Possible If statement for loading of a form

[computer_man20037]

Hello everyone I have question,

I am trying to go about making a copying button for one of my forms in current database that I am building and I recently went about incorporating a "Copy" button which would take certain fields from one form (Item Form) and copy them over to a new record in a different form (Detail Form).



I got the copy button to open up a "middleman" form which would be like a pop up box to ask them if they are wanting to actually copy over the data or not. Upon doing so and choosing the extra option I require them to choose (type of item drop down combo box). I would then take all the data in there and copy it to the (Detail Form) where it would populate the required fields that I have already filled out on the (Item Form) itself.

Hopefully that is easy to understand a little bit it seems like a lot. my actual question is this up loading up (Detail Form) I want to go about doing a IF statement so that pressing the copy button it will run through the IF statement depending on if its a Yes/No and do accordingly.

My thought about this that if I didn't want to copy populated fields over and wanted to go straight to the (Detail Form) how could I set up my code so that it just open the form and doesn't error out cause the following variable I am using isn't populated and thus would be Null and access pops up a error.
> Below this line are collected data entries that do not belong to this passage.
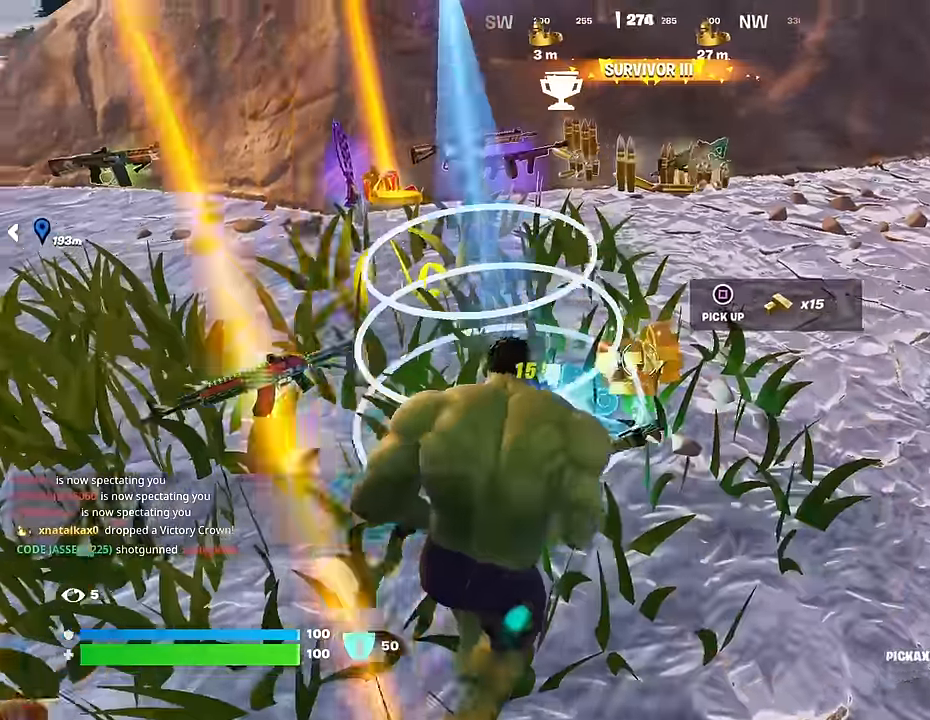
{"buttons": [], "left_stick": "up-right", "right_stick": "center", "events": [[250, "left_stick", "up"], [283, "L3", "down"], [283, "right_stick", "center"], [350, "L3", "up"], [383, "left_stick", "up-right"]]}
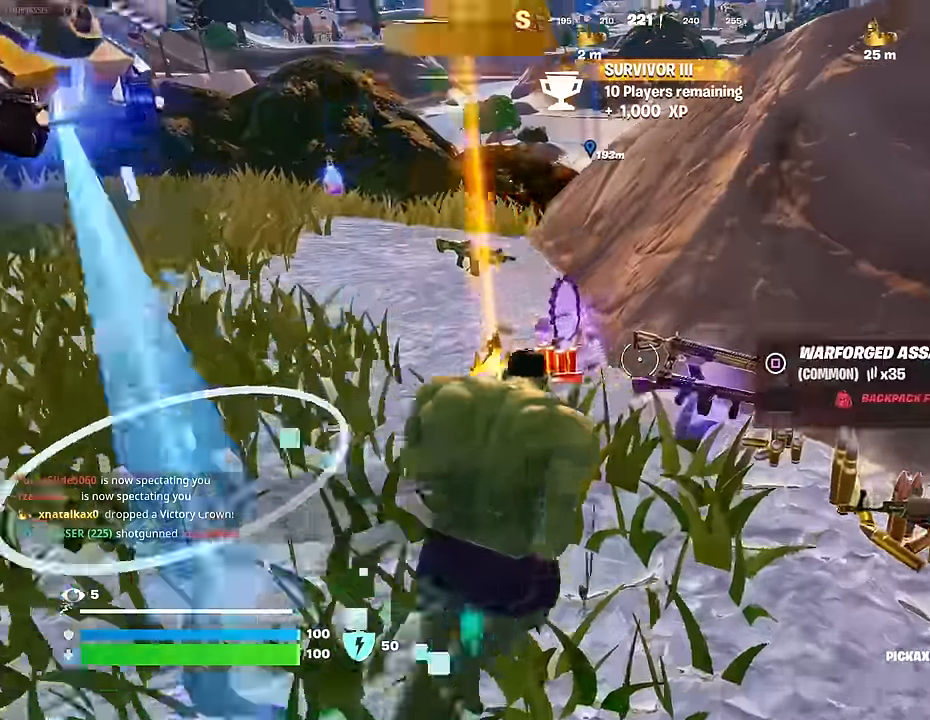
{"buttons": [], "left_stick": "center", "right_stick": "center", "events": [[133, "left_stick", "up-left"], [383, "CROSS", "down"], [450, "CROSS", "up"], [483, "left_stick", "center"]]}
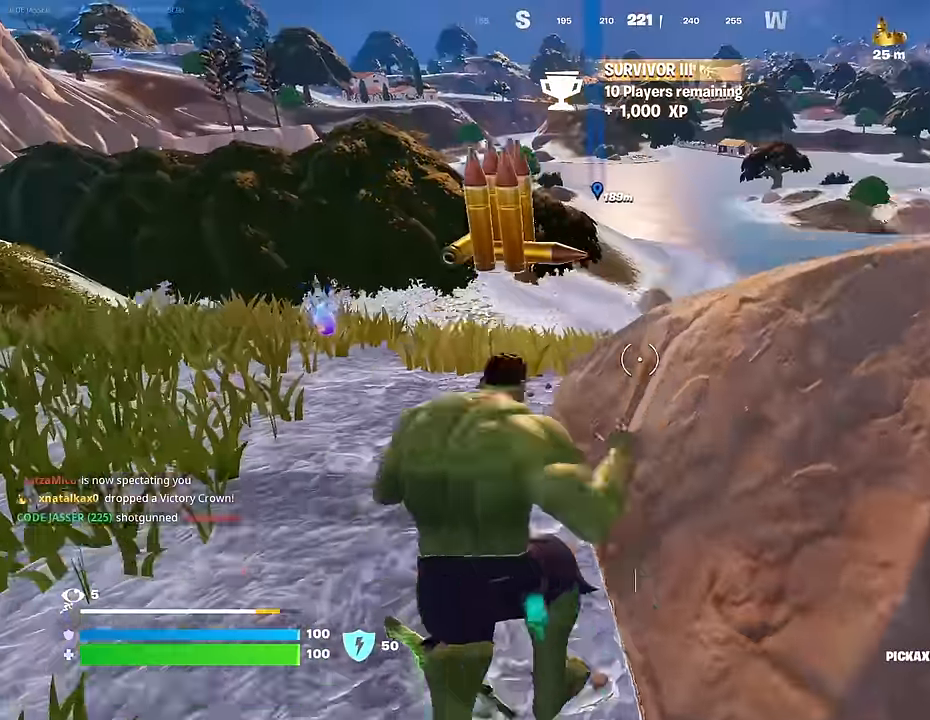
{"buttons": ["SQUARE"], "left_stick": "up", "right_stick": "center", "events": [[17, "R1", "down"], [67, "right_stick", "right"], [83, "R1", "up"], [233, "right_stick", "center"], [267, "left_stick", "up"], [317, "SQUARE", "down"], [400, "SQUARE", "up"], [450, "SQUARE", "down"]]}
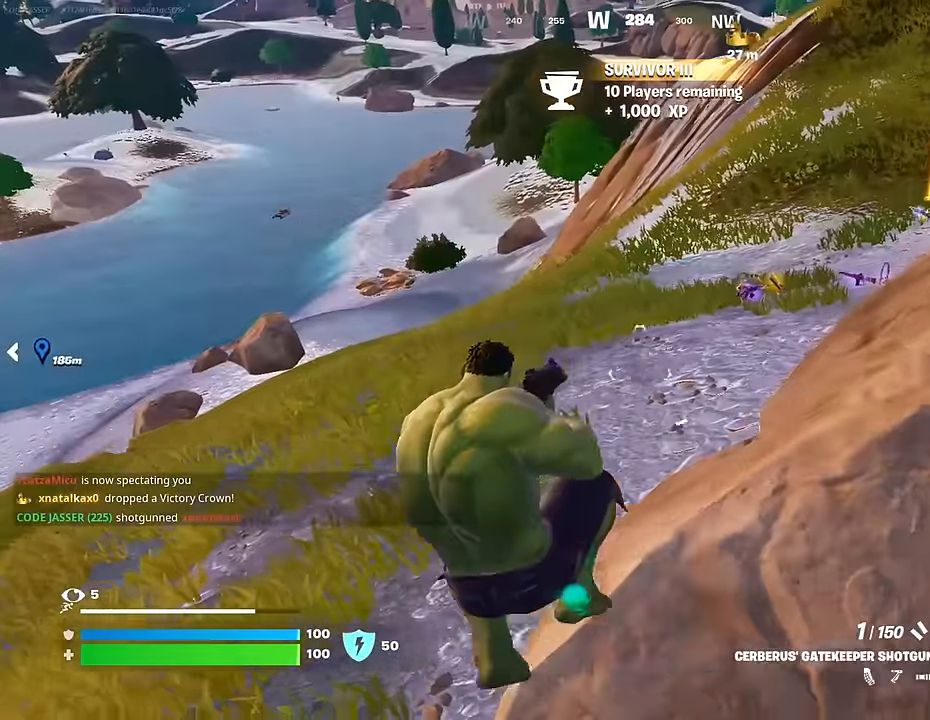
{"buttons": [], "left_stick": "up", "right_stick": "center", "events": [[17, "SQUARE", "up"], [150, "right_stick", "right"], [300, "right_stick", "center"]]}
So overall I want to find out if I can go about creating a way that depending on how you load up the form determines via the DoCmd code or just opening it normally from a switchboard or double clicking on the form itself.

Here is my form_load code I have:

Code:

 Private Sub Form_Load()
Dim StrYesorNo As String

'This is where I pre-determine the varible for my IF statement'
StrYesorNo = "No"

'This is where I am wanting to pull my variable from ***Only if I am going about using the copy button***'
StrYesorNo = Forms!CopyTestForm2.Form!YesOrNo

'Double check the value for the variable'
MsgBox StrYesorNo

'My IF statement' '<--- want this to only run if I go through the copy button on my (Item Form)'
If StrYesorNo = "Yes" Then
'Me.Item_Desc2.Text = Form!Item_Single_Add!Item_Desc
'Me.Orig_Price_1.Text = Form!Item_Single_Add!Price1
'Me.Orig_Price_2.Text = Form!Item_Single_Add!Price2
'Me.Orig_Price_3.Text = Form!Item_Single_Add!Price3
'Me.Orig_Price_4.Text = Form!Item_Single_Add!Price4
ElseIf StrYesorNo = "No" Then
End If

End Sub

[June7]

I use OpenArgs argument of DoCmd.OpenForm (or OpenReport) to pass a parameter to form/report then If code can refer to the passed value.

DoCmd.OpenForm "formname", , , , , "button" 'or whatever string value you want

Then in the opening form:

If Me.OpenArgs = "button" Then
'do this
End If

[computer_man20037]

Ok, so after a little looking into it and after reading your suggestion. I was able to figure out a way to load up my form correctly and have it load without any errors coming up.

Code:

Private Sub Form_Load()
'Way this form is setup to load is that depending on if they copy from Items Table
'or if you just load this form up normally
'Define the variables here:
Dim StrYesorNo As String

'When the form loads we see that it is looking for
'a value for the variable which by defualt is set
'to "No"
StrYesorNo = "No"
'IF statement that defines how the form should load up and if values need to
'be copied over if coming from previous form (Items Table)

If StrYesorNo = "No" Then
'"No" = that it will open the form to see if anything was copied over
'since there isn't it will return a "No" value

DoCmd.OpenForm "CopyTestForm2", acNormal, , , acFormAdd
StrYesorNo = Forms!CopyTestForm2.Form!YesOrNo
DoCmd.Close acForm, "CopyTestForm2", acSaveNo
End If
If StrYesorNo = "Yes" Then
'"Yes" = that you have chosen to go about copying over data
'from the Items form and have chosen the correct publications
'will return a "Yes"
End If
End Sub

Here is my code that I used to get it working and also will marked this forum as solved!